— Exercise —
Each line from the one containing "ring dip: (729, 664)" onward, through the end of the entries, is to be transcribed exactly; nothing else is to be included.
Records for processing START
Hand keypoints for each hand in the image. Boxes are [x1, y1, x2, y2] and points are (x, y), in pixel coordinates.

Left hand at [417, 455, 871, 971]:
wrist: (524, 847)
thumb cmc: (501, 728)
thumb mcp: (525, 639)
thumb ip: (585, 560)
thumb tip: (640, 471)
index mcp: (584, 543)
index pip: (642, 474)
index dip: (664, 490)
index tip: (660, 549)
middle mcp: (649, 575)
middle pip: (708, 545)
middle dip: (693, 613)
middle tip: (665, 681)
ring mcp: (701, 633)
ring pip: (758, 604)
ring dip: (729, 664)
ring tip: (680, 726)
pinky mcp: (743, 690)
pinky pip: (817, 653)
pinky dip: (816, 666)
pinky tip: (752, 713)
Records for processing END
— Response —
ring dip: (729, 664)
ring tip: (680, 726)
pinky mcp: (743, 690)
pinky pip: (817, 653)
pinky dip: (816, 666)
pinky tip: (752, 713)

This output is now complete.